*What you will do*. Look through the data below. Collect every line where the word "yChannelSelector" occurs.

*Records*.
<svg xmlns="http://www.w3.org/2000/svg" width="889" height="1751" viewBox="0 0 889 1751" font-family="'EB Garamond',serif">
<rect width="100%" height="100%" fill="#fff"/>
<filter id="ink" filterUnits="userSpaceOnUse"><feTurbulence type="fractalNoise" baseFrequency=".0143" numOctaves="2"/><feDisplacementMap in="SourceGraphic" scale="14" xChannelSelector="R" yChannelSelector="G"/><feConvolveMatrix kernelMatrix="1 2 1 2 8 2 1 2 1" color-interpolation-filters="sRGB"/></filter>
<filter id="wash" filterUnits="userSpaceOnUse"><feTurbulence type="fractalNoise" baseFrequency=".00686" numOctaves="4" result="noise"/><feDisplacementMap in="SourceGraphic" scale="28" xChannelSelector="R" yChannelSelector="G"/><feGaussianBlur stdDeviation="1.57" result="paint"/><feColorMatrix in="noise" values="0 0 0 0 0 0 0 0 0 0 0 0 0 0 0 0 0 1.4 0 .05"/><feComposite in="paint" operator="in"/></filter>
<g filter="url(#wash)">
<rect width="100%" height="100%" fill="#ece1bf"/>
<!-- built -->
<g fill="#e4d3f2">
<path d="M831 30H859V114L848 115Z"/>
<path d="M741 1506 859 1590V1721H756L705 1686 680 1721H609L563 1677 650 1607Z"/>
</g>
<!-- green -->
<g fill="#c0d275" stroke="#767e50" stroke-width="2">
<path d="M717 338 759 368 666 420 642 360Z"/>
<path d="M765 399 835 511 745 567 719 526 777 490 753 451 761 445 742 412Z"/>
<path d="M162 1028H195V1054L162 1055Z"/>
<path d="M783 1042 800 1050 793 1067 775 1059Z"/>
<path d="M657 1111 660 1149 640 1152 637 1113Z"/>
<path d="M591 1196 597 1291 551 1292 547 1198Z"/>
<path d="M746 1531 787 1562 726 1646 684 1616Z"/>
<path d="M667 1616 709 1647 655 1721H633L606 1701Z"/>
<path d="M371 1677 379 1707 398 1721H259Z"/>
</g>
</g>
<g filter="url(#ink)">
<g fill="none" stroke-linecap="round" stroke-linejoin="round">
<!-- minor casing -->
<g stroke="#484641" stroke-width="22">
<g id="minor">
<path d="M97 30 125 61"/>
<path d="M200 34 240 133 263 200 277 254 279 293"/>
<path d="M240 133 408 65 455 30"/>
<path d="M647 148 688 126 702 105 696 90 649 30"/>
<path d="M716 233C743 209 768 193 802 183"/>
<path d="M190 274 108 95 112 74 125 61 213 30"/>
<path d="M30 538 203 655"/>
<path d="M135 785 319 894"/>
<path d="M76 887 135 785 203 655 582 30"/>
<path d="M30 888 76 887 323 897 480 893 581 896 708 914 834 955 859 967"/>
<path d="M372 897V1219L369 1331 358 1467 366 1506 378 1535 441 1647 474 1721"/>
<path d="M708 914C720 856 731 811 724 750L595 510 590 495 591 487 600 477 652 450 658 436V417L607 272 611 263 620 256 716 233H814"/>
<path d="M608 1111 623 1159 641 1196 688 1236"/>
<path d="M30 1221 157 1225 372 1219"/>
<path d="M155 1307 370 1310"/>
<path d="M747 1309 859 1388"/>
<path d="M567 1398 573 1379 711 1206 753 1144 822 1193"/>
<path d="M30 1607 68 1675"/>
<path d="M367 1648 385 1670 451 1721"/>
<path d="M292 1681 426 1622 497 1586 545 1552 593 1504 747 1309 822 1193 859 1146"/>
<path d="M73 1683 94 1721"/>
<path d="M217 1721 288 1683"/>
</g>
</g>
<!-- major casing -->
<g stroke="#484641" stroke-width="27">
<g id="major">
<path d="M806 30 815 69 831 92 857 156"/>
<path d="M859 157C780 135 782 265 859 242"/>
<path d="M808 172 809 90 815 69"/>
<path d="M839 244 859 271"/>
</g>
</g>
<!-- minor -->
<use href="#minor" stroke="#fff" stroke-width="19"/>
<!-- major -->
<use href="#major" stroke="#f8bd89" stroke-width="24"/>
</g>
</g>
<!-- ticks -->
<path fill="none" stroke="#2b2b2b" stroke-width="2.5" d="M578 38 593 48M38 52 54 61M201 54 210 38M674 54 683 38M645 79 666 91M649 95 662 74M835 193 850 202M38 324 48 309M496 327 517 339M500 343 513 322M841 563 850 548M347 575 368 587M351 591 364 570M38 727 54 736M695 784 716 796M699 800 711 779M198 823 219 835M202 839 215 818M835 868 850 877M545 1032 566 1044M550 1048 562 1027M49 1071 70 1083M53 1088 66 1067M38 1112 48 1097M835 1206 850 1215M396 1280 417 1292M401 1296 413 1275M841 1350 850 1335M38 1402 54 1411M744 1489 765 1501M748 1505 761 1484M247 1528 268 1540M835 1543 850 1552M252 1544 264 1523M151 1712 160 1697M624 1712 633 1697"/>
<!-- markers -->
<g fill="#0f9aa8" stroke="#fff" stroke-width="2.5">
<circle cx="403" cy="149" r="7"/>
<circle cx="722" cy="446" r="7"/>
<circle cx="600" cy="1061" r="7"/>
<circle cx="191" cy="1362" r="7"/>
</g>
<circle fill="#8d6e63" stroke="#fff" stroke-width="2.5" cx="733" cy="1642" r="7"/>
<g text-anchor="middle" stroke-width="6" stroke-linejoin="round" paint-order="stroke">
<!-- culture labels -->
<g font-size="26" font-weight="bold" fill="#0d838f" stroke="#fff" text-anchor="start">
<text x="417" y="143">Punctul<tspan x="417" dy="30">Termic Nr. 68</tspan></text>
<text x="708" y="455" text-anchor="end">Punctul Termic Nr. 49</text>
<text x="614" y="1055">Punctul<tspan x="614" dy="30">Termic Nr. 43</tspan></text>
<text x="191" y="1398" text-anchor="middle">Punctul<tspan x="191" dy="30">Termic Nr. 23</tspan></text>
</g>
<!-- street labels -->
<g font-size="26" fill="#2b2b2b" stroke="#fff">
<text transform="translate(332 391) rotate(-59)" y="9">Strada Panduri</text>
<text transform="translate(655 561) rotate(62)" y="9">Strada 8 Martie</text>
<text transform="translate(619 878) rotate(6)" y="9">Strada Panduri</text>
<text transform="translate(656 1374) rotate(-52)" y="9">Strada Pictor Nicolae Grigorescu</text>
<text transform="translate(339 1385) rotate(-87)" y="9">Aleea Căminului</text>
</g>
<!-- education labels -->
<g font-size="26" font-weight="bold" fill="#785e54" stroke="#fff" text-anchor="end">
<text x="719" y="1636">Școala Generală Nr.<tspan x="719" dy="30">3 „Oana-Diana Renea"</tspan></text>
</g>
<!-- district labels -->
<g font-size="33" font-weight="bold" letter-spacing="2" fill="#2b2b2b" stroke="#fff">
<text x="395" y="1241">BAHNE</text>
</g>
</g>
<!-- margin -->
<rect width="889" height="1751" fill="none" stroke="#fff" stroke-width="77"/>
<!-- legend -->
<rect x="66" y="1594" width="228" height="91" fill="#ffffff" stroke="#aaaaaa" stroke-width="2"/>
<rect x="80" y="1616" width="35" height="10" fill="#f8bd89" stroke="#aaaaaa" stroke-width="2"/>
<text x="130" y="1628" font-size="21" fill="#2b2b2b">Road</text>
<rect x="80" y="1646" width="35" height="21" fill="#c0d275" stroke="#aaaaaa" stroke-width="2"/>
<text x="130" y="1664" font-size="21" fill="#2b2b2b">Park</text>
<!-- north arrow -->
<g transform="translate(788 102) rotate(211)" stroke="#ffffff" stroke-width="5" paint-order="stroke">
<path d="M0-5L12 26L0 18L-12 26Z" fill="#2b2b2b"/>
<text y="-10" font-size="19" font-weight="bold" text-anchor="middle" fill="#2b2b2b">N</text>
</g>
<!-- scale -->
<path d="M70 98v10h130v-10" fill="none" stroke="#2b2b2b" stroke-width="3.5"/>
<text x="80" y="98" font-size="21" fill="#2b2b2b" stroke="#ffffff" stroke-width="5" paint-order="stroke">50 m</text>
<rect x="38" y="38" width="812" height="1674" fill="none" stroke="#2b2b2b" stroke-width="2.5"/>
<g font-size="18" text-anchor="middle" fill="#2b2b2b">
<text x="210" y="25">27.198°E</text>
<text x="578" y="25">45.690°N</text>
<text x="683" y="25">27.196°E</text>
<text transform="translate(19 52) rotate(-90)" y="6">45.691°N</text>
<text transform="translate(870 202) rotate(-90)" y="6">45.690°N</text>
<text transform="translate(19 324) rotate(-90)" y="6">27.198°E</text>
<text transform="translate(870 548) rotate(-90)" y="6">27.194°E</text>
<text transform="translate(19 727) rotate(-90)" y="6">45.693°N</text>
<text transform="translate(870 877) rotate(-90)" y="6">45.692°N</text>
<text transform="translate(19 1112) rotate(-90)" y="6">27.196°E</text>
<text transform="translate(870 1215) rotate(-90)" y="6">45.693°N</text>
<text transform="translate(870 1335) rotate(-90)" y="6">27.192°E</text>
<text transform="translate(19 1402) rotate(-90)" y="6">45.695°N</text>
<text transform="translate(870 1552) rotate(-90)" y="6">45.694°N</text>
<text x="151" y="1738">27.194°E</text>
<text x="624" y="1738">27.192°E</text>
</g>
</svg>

*Solution*.
<filter id="ink" filterUnits="userSpaceOnUse"><feTurbulence type="fractalNoise" baseFrequency=".0143" numOctaves="2"/><feDisplacementMap in="SourceGraphic" scale="14" xChannelSelector="R" yChannelSelector="G"/><feConvolveMatrix kernelMatrix="1 2 1 2 8 2 1 2 1" color-interpolation-filters="sRGB"/></filter>
<filter id="wash" filterUnits="userSpaceOnUse"><feTurbulence type="fractalNoise" baseFrequency=".00686" numOctaves="4" result="noise"/><feDisplacementMap in="SourceGraphic" scale="28" xChannelSelector="R" yChannelSelector="G"/><feGaussianBlur stdDeviation="1.57" result="paint"/><feColorMatrix in="noise" values="0 0 0 0 0 0 0 0 0 0 0 0 0 0 0 0 0 1.4 0 .05"/><feComposite in="paint" operator="in"/></filter>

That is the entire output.